10 ways to look after your mental health

Deep in Thought

Chinese medicine teaches that our mental health is determined by the health of five different aspects to our mental/emotional functioning. These are called the Hun, Shen, Yi, Po and Zhi. You can look after your own mental health by nurturing your Hun, Shen, Yi, Po and Zhi.

What your Hun does

Your Hun enables you to process emotion when you dream, to see a future for yourself, to experience hope, and to move towards your goals. It also enables you to experience and express anger. Depression with a sense of being ‘stuck’ and hopeless often results when your Hun is out of balance. You may also have problems with anger or find that your dreams disturb your sleep.

How to look after your Hun

Exercise: The quickest and easiest way to give your Hun a boost is to exercise – and Western medical studies show that exercise can be an effective anti-depressant!

Set goals: You can feed your Hun by finding a sense of purpose and setting goals for yourself. For example, you could get involved in a cause that matters to you, sign up to run a marathon, or work towards a career change.

What's the point?

I often use an acupuncture point called Hun Gate when treating people who struggle with depression. This point restores optimism and provides the courage to conquer depression.

What your Shen does

Your Shen lets you feel at peace in yourself, gives you insight, underpins your short-term memory, and enables you to connect with other people. When your Shen is out of balance, you may feel very anxious, your short-term memory may be poor, you may feel vulnerable to rejection and unable to really connect with those you love, or you may lack insight into how your behaviour affects others.

How to look after your Shen

Laugh: The Shen is fuelled by joy and the warmth of human company. Laughter with good friends is the ultimate Shen tonic.

Live in the moment: Inner peace stems from our ability to live in the present moment: to know that, right now, all is well. Mindfulness classes are a wonderful way to learn how to be at peace with where you are at this moment.

What's the point?

Shen Gate is one of the most commonly used acupuncture points for mental/emotional problems. It encourages feelings of peacefulness and joy, and is indicated for people who struggle with insomnia, poor memory, sadness, and the sort of anxiety that makes your heart race.

What your Yi does

Your aptitude for logic and reason is determined by your Yi. It relates to the part of your brain that takes in and processes new information, looks for logical solutions to problems, and does mental arithmetic. When your Yi goes into overdrive, the same nagging problems go round and round in your head, and you begin to worry excessively.

How to look after your Yi

Experience nature: Modern life, with its constant requirement to take in and process information, puts your Yi under strain. Set aside one day a week when you specifically avoid information (from Facebook, TV, radio, books, emails, etc.). Go outside and experience nature instead.

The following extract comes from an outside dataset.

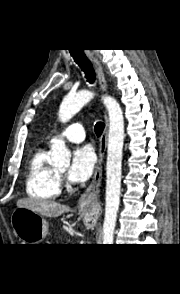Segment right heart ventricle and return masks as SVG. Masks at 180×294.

Do maths: When you find yourself worrying, do some mental arithmetic. Your Yi can only do one thing at a time. So, if the mental arithmetic is challenging enough, you won’t be able to worry at the same time.

What's the point?

Middle Cavity is one of my favourite acupuncture points for those whose worry causes digestive problems and nausea. It calms the mind and banishes the butterflies.

What your Po does

Through your senses, your Po connects you to and protects you from the world around you. When your Po is out of balance, you become more sensitive. Sounds and smells grate on your nerves, and you feel vulnerable to ‘negative vibes’ from others. Just as the Po enables you to feel pain through your sense of touch, so it enables you to feel the emotional pain of grief. When your Po is out of balance, you may experience stronger or more enduring grief.

How to look after your Po

Breathe: The Po is closely tied to the act of breathing, so breathing exercises can be particularly soothing if you are grieving.

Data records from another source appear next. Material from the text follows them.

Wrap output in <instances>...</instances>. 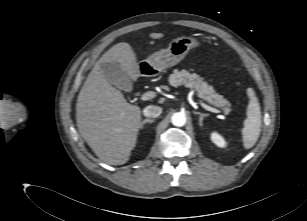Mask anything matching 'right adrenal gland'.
Listing matches in <instances>:
<instances>
[{"label":"right adrenal gland","instance_id":"2a0ac1e0","mask_svg":"<svg viewBox=\"0 0 307 221\" xmlns=\"http://www.w3.org/2000/svg\"><path fill=\"white\" fill-rule=\"evenodd\" d=\"M154 122V119H145L141 122L140 124V128L142 129L143 128V125L146 124V123H153Z\"/></svg>","mask_w":307,"mask_h":221}]
</instances>
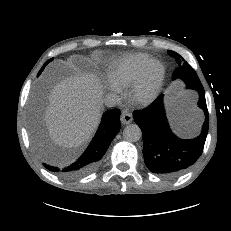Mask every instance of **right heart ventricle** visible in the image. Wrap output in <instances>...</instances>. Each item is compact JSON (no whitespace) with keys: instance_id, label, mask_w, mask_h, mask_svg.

Appreciate beauty: If you find yourself feeling sensitive to the world around you, go easy on your Po by going somewhere beautiful and quiet, being still, and breathing the beauty in.

What's the point?

Cloud Gate is a wonderful acupuncture point for those who are living beneath the grey skies of grief. It seems to lift you a little above your grief, giving glimpses of sunlight beyond the clouds.

What your Zhi does

Your Zhi is the basis of your will power and your desire to live. Its main function is to protect you from death by enabling you to feel fear and assess risk. When your Zhi is out of balance, you may feel overwhelmingly apathetic, as if you simply can’t muster the will to get anything done. You may also put yourself in dangerous situations, or experience too much fear and constantly imagine the worst case scenario.

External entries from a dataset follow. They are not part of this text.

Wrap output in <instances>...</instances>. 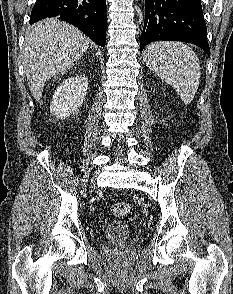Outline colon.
Here are the masks:
<instances>
[{
	"label": "colon",
	"instance_id": "obj_1",
	"mask_svg": "<svg viewBox=\"0 0 233 294\" xmlns=\"http://www.w3.org/2000/svg\"><path fill=\"white\" fill-rule=\"evenodd\" d=\"M130 211V206L127 203L119 202L111 206V213L116 217L124 216Z\"/></svg>",
	"mask_w": 233,
	"mask_h": 294
}]
</instances>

How to look after your Zhi

Get enough rest: The Zhi is replenished through deep rest and sleep. Going to bed earlier can help, as can listening to a deep relaxation CD or attending a Yoga Nidra class.

Assess risk realistically: If your fear has gone too far, make a conscious effort to think about the most likely outcome of any situation, instead of dwelling on the worst possible outcome alone.

What's the point?

There is a remarkable acupuncture point called Great Bell, indicated for those who experience a combination of fear, unhappiness and apathy. It is the perfect point for those who want to just close the door and stay at home.